Это было нечто новое. Геля просто застыла от изумления.
— Вот что прежде всего должен ты уяснить себе, Яклич, — не меняя тона, продолжал Макарцев. — Период у нас какой-то странный нынче. Вроде бы как Ренессанс.
— Ну, Сергеич!.. — не выдержал я. — Попроше не можешь? А то я тебе такую историю про Ренессанс расскажу — с незабвенным Сеней Воеводовым в главной роли.
— Могу и попроше, — согласился Макарцев. — Только не пойму я тебя, Яклич... Самого прежде куда-то всегда заносило... Может, случилось что? А?
— Да нет, — пробормотал я, вспомнив опять дорожную историю. — Слушаю тебя, Сергеич.
— Слушай, слушай внимательно. Помнишь, прошлый раз говорил я тебе, что Нягань словно бы в спячку погружена. Даже перемен никаких не ждут — так, спят на ходу, только упряжь во сне ощупывают: дела ли лямка-то? зарплату дадут? Лямка цела, зато от телеги давно она отстегнулась, сама по земле волочится... Но это уже никого не колышет. И тут приезжает новый генерал. Не видел еще Нуриева, нет? Обязательно познакомься. По нему сразу видно, что этот спать никому не даст. И не потому, что шум поднимет, на горло брать станет, а потому, что у него есть идеи. Понимаешь? Мысль у него есть, как нашу Нягань из ямы вытащить. Теперь Путилов. Никто про него ничего толком не знает, однако заметно — этот Нуриеву под стать, тоже признавать не захочет, что положение безвыходное. Понимаешь, Яклич: надежда забрезжила, вот что самое главное. Почему я назвал этот период странным? Да потому, что конец года, план у нас по всем статьям провален, и о том, чтоб в этом году выкарабкаться — речи быть не может: отставание страшное, я же сказал — мы в яме. Но нет ни уныния, ни обреченности.
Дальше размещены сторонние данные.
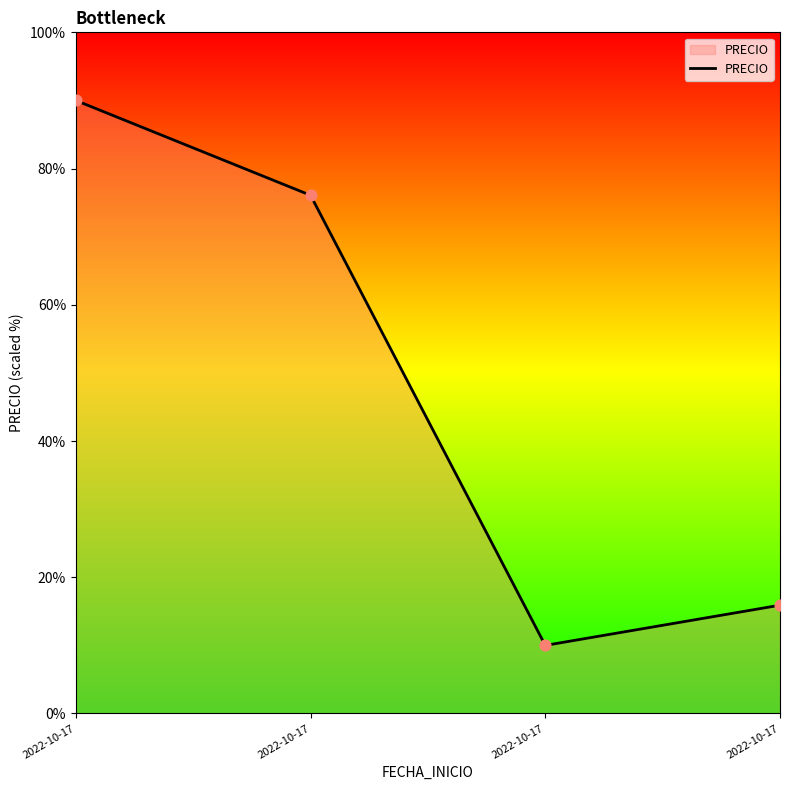

Which has a higher value, 2022-10-17 or 2022-10-17?

2022-10-17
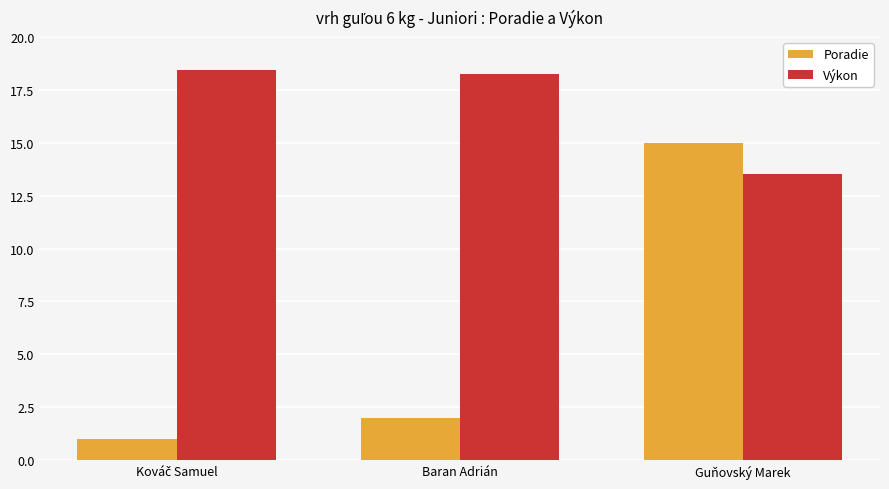

Rank the series by their maximum value, from lowest to highest.

Poradie, Výkon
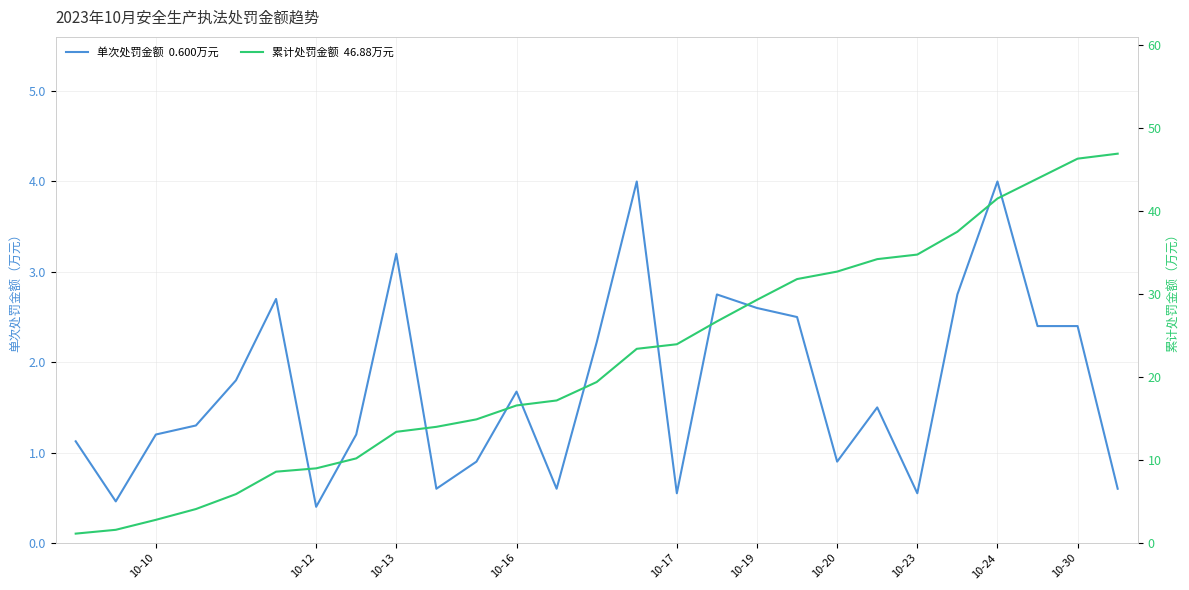

In 单次处罚金额（万元）, how many points are lower than both neighbors (excluding endpoints)?

7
Более того, появилась вера, что в следующем году по-другому работать будем, не просто лучше или больше, а в принципе по-другому. Уяснил?
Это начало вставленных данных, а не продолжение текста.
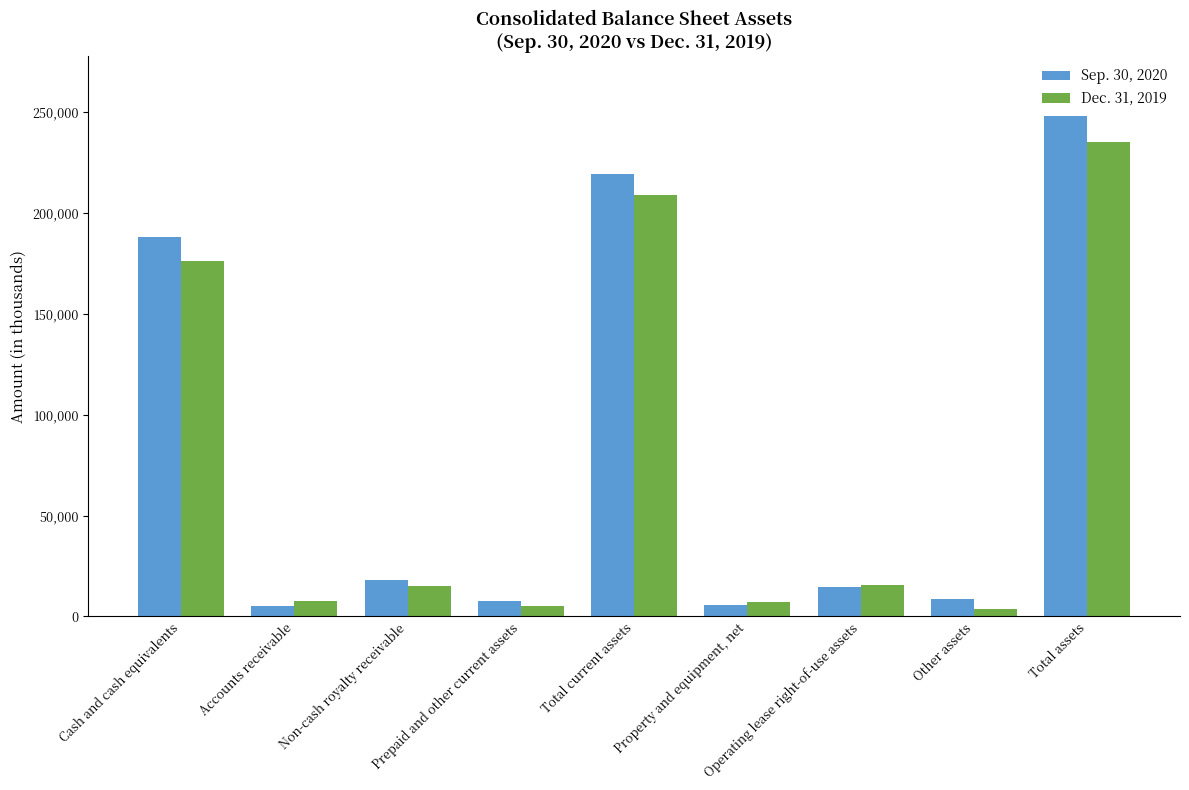

What is the smallest value displayed?

3784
— Ох, Макарцев, — сказала Гели. — И ничем-то тебя не проймешь. Надежда. Вера. В принципе. Сколько я тебя знаю, вечно ты в эти бирюльки играешь, каких-то перемен ждешь. Надежда Васильевна, Вера Петровна. По-другому, по-другому! У тебя вон голова вся седая, а ты, как тот мальчик, все надеешься, что Чапаев выплывет...
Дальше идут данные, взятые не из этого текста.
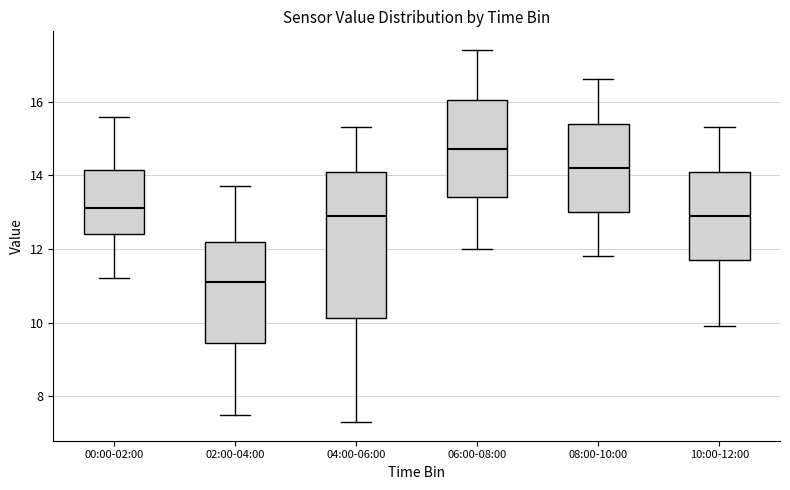

Which box has the highest median line?

06:00-08:00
— Геля, — примирительно сказал я. — Да и тебе бы пора привыкнуть...
— И ты! — взвилась Геля. — Оба вы хороши! Я думала: приехал человек из Москвы, старинный знакомый, чуть ли не родственник, — так неужто поговорить нам не о чем? А вы как заладили: ду-ду-ду, ду-ду-ду...
— Съездим на Тал инку — сам убедишься, — покосившись на Гелю, сказал Макарцев. — Конечно, пока лишь начало, пока только планы, однако настроение у людей стало иное. Переменились люди. Те же самые — а переменились.
— Так уж сразу... — усомнился я.
— Ладно. Посмотришь — тогда поговорим... А что за историю ты обещал? Про Ренессанс. Кто такой Воеводов? Киноактер?
— Сосед мой по кубрику. Наверное, я рассказывал уже. Давно это было, еще когда я на рыболовецком траулере в Норвежском море болтался.
— Ну и?..
— Сначала я Сеню опишу. Хотя внешне — ничего, чтоб из ряда вон. Здоровенный амбал с рыжей бородой. Между прочим, большой любитель чтения. Только должен сказать тебе, Сергеич, интерес Воеводова к мировой литературе носил довольно своеобразный характер. Взаимоотношения главных ли героев, эпизодических персонажей разного пола занимали его лишь до той поры, пока не развязывался главный, на взгляд Сени, драматургический узел — происходило между ними что или не происходило.